Edges represent glycosidic bonds with a simple but powerful format:

```
<target anomeric config><target position> - <source position>
```

Here is an example where "Gal" has an "a" anomeric configuration,
linking from position 3 of "GalNAc" to position 1 of "Gal":

```{r}
glycan3 <- as_glycan_structure("Gal(a1-3)GalNAc(b1-")
graph3 <- get_structure_graphs(glycan3)
igraph::E(graph3)$linkage
```

`glyrepr` stores anomer information in edges rather than vertices.
This follows the way linkages are written in IUPAC-condensed notation,
for example "Neu5Ac with an a2-3 linkage".

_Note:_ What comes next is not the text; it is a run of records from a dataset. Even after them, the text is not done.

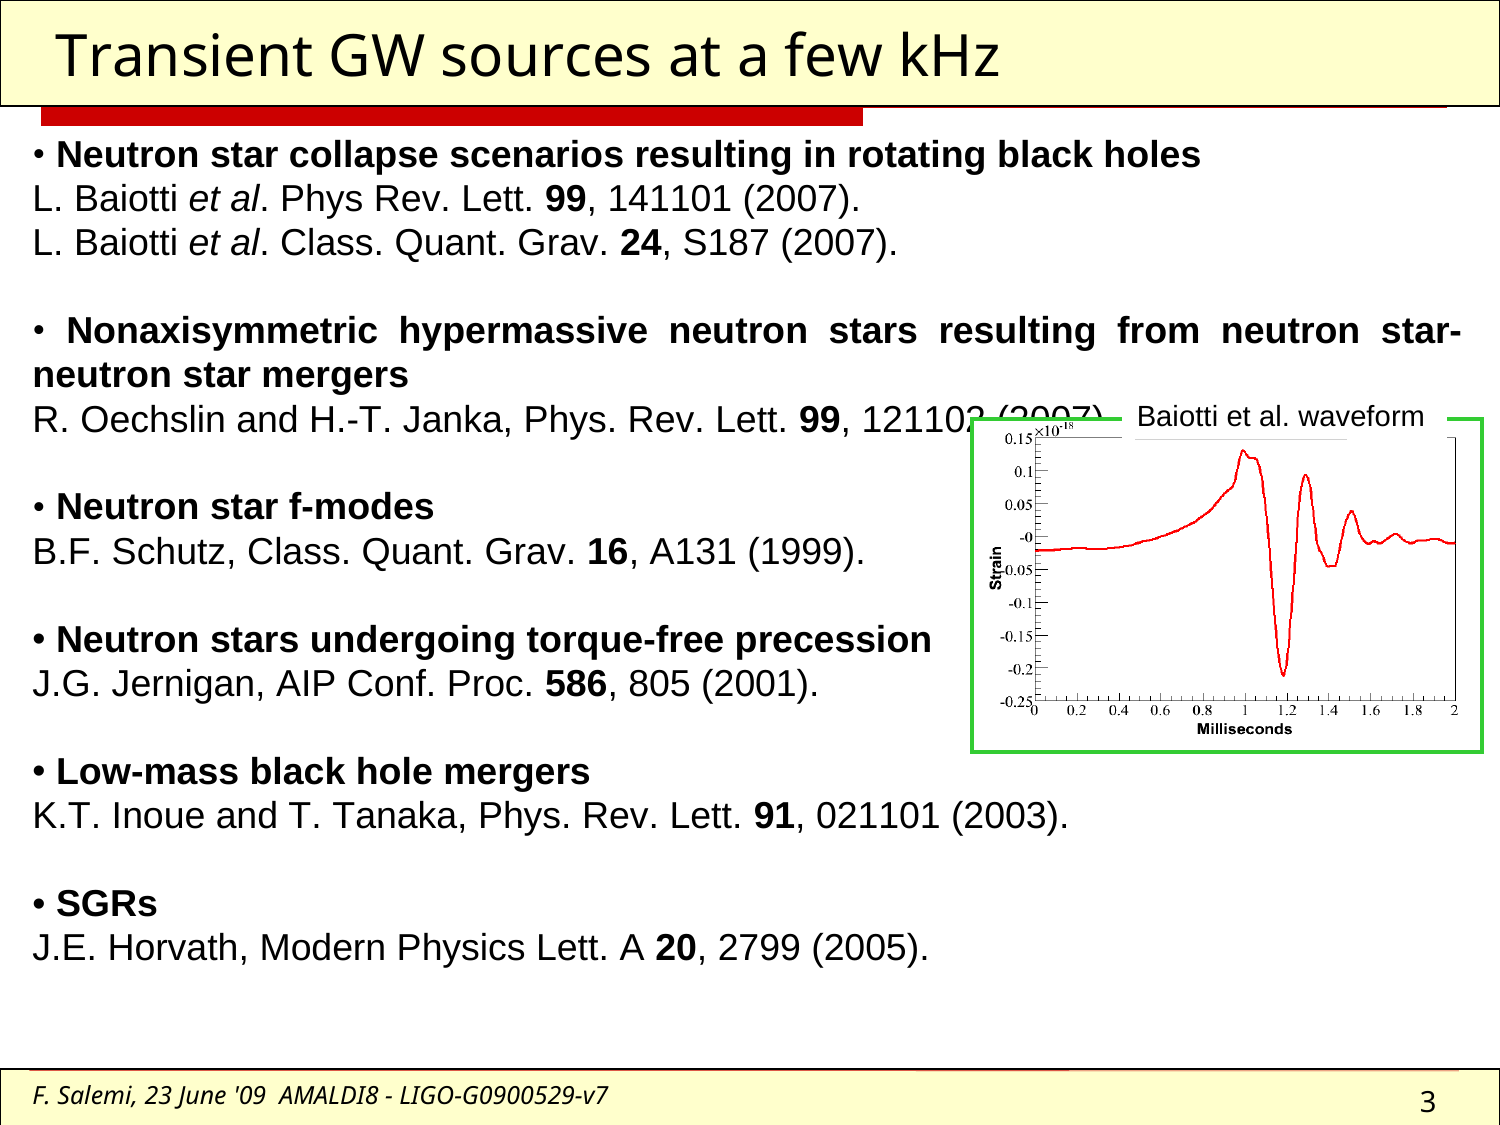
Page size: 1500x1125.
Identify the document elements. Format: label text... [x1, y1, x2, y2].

text_box Baiotti et al. waveform [1122, 389, 1447, 440]
title Transient GW sources at a few kHz [41, 4, 1459, 100]
picture [974, 421, 1480, 751]
text_box Neutron star collapse scenarios resulting in rotating black holes L. Baiotti et al. Phys Rev. Lett. 99, 141101 (2007). L. Baiotti et al. Class. Quant. Grav. 24, S187 (2007). Nonaxisymmetric hypermassive neutron stars resulting from neutron star-neutron star mergers R. Oechslin and H.-T. Janka, Phys. Rev. Lett. 99, 121102 (2007). Neutron star f-modes B.F. Schutz, Class. Quant. Grav. 16, A131 (1999). Neutron stars undergoing torque-free precession J.G. Jernigan, AIP Conf. Proc. 586, 805 (2001). Low-mass black hole mergers K.T. Inoue and T. Tanaka, Phys. Rev. Lett. 91, 021101 (2003). SGRs J.E. Horvath, Modern Physics Lett. A 20, 2799 (2005). [19, 125, 1477, 1034]
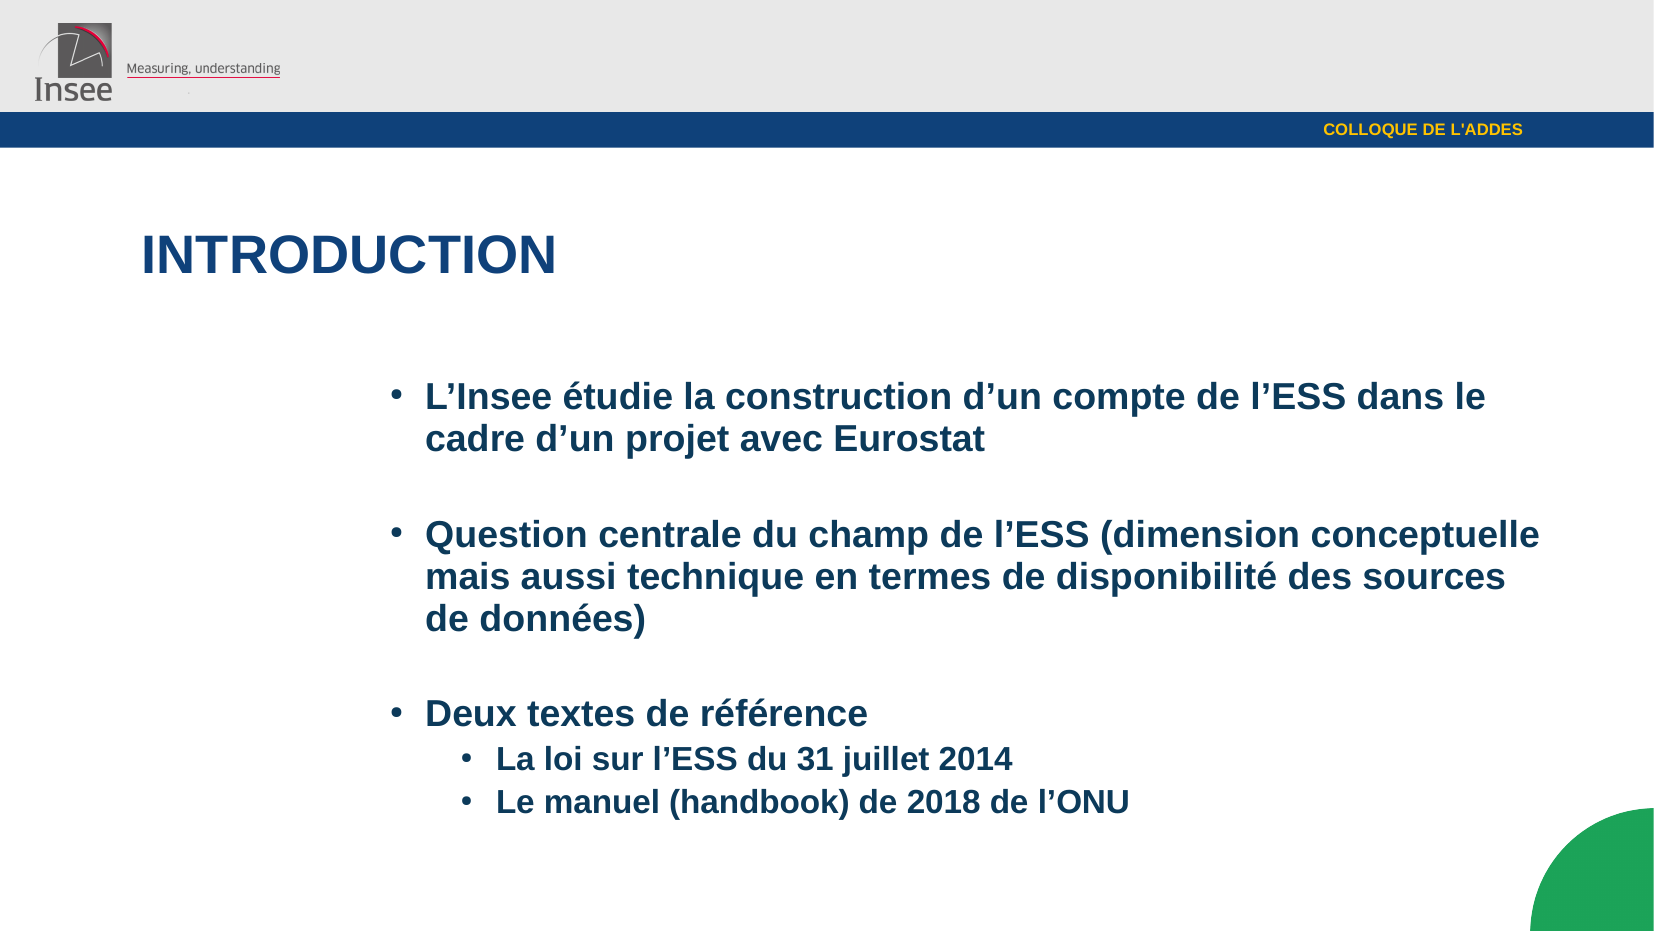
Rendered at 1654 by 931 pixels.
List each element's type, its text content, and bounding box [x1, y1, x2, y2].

### Graph-Level Attributes

**Anomer:** The anomeric configuration of the reducing end.

```{r}
graph$anomer
```

## Working with the Graph

### Using `igraph`

Once you understand the graph structure, 
you can use `igraph` functions for custom structure analysis.

**Example 1:** Count branched structures (sugars with multiple children):

```{r}
sum(igraph::degree(graph, mode = "out") > 1)
```

**Example 2:** Explore the structure with breadth-first search:

```{r}
bfs_result <- igraph::bfs(graph, root = 1, mode = "out")
bfs_result$order
```

### Using `smap` Functions

Working with multiple glycans? You could use `purrr`:

```{r}
library(purrr)

glycans <- c(n_glycan_core(), o_glycan_core_1(), o_glycan_core_2())
graphs <- get_structure_graphs(glycans)  # Extract graphs first
map_int(graphs, ~ igraph::vcount(.x))    # Then analyze
```

For glycan structure vectors,
`glyrepr`'s `smap` functions are usually a better fit:

```{r}
smap_int(glycans, ~ igraph::vcount(.x))  # Direct analysis, no intermediate step.
```

The main advantage of `smap` functions is how they handle duplicates.
Real datasets often contain many repeated structures,
and `smap` optimizes by processing unique structures once, 
then efficiently expanding results back to the original dimensions.

The [smap vignette](https://glycoverse.github.io/glyrepr/articles/smap.html) covers this workflow in more detail.

### Motif Analysis with `glymotif`

One important application is identifying biologically meaningful motifs, or functional substructures.
The `glymotif` package, 
built on this graph foundation, 
specializes in exactly this task.

See the [`glymotif` introduction](https://glycoverse.github.io/glymotif/articles/glymotif.html) for examples.

## Summary

In this vignette, you saw:

- how glycan structures map to directed graphs.
- what information is stored and what is deliberately omitted.
- how to extract and inspect the underlying graphs.
- how `igraph`, `smap`, and `glymotif` can build on this representation.

The graph representation might seem complex at first, 
but it's this solid foundation that enables all the sophisticated glycan analysis capabilities in the `glycoverse`. 
Most users will not need to manipulate the graph directly,
but understanding the model makes it easier to extend `glyrepr` when custom analysis is needed.